# Livingston Dam 3-3-07



## shadslinger (Aug 21, 2005)

The wind was blowing hard out of the North, but the sun was shining and it was to nice weather wise to sit and watch movies. So I went below the dam to see if I could catch up to some white bass. There were about 5 wade fishermen with light tackle and good stringers of whites. After looking it over I geared up the 10' American Rodsmith with a 3oz cork so I could buck the wind and get up in the current where the fish are. It was a good choice because the waders had the spot for light tackle pretty much taken up, and with the surf tackle I could fish above them. The bite was great for most of the morning and I stringered 19 big sow white bass and caught one small striper.
The last time I went I payed a young fellow 5 bucks to carry my fish up heart attack hill, I sure needed him today. The whites I kept were all sows 13" to 16" and around 2lbs each. It took me 3 stops to rest before I made the top with my tackle and fish. I need to find that young fellows phone #!


----------



## haparks (Apr 12, 2006)

fun im headin to the sabine tomorrow


----------



## Troutfisch (Jun 19, 2005)

Nice catch you got there. Something tells me you'll be eating well tonight.


----------



## davidb713 (Jul 16, 2004)

call me next time ! I will carry yours and mine up that hill !


----------



## kim e cooper (Feb 18, 2006)

nice job on the fish good report


----------



## wadefisherman (Oct 26, 2006)

*Lake Livinston*

I went there yesterday, but caught only 6 for 6 hours. The water was so muddy.
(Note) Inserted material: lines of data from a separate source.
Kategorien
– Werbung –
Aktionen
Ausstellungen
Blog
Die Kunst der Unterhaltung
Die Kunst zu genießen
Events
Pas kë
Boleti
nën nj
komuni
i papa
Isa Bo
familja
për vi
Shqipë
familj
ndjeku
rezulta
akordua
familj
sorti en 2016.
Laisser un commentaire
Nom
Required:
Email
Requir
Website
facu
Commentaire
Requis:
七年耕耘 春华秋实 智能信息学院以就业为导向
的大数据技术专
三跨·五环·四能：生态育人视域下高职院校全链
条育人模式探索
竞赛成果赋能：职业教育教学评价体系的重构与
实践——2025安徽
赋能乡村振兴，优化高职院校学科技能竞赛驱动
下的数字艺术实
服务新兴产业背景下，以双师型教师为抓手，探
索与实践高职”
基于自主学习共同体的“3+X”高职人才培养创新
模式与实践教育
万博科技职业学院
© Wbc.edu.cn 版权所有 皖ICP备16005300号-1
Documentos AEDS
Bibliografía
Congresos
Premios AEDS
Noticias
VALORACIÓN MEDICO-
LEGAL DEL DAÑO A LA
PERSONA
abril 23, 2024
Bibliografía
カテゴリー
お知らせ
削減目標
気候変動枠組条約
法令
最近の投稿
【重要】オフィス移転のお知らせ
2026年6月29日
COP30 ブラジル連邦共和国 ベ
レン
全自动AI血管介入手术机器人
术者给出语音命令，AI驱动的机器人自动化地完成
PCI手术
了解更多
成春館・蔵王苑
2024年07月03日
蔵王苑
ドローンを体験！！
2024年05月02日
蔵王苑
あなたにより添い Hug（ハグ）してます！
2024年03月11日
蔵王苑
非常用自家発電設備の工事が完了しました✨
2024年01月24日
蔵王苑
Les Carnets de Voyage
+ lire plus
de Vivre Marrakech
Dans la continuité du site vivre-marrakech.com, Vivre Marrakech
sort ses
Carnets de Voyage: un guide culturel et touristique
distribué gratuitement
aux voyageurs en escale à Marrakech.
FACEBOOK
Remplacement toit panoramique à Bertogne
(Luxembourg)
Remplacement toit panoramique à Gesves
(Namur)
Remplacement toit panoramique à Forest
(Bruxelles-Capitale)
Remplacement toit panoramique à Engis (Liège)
I hope it will get better soon.


----------



## shadslinger (Aug 21, 2005)

Wadefisherman, where did you fish from and what kind of rig? If you wade out from the East bank under the Gazebo you can do well with light tackle and twin jigs fished slow on the bottom, barely crawl them along. If you hang up too much use a cork with a leader long enough to drag the bait on the bottom. Sunday I had to cast in the current and let float to an eddy and let it stay still before I could get a hit the fish are so cold right now.


----------



## wadefisherman (Oct 26, 2006)

I fished from the east bank close to the dam. I used liight tackle with single or double tail grud on road runner. I lost so many lures cuz there're so many rocks at the bottom. I did not have any floater. I could have done better if I brought my surf rod and some floaters.


----------



## rod dawg (Jan 18, 2006)

hey shadslinger...

nice box of sandies...

i meet bigfost at mcfaddin last friday and said he knew you...

i live in huntsville and have been searching for the big sandies...searched all of nelsons creek, drove over to harmon creek and found several

maybe one weekend i'll see ya at the dam...

or the beach...

good luck and take care,
rodney


----------



## SEddleman (Aug 12, 2005)

We found some nice whites in the Trinity above the lake Sunday afternoon.


----------



## shadslinger (Aug 21, 2005)

Whites ought to be up their spawning creeks by now, and will stay untill the red bud trees lose their blooms. They make the trip back to the lake pronto, and will show up in usual white bass spots in the lake by late April. SEddleman, glad you found them up the river. The whites have put on an impressive spawning run this year after the long drought.
Rod dwag send me a message when you go below the dam, if I can't go I would like to know what the action is. I nlive close and can make a last minute trip late evening sometimes.


----------



## rod dawg (Jan 18, 2006)

shadslinger said:


> Rod dwag send me a message when you go below the dam, if I can't go I would like to know what the action is. I nlive close and can make a last minute trip late evening sometimes.


will do shadslinger

btw, are ya going to the drum run next weekend??


----------



## shadslinger (Aug 21, 2005)

Sure going to try to make it rod dawg, I will be down McFaddin way sometime late in the week, and I'm working hard on my crew to go the 17th, hope to see you there.


----------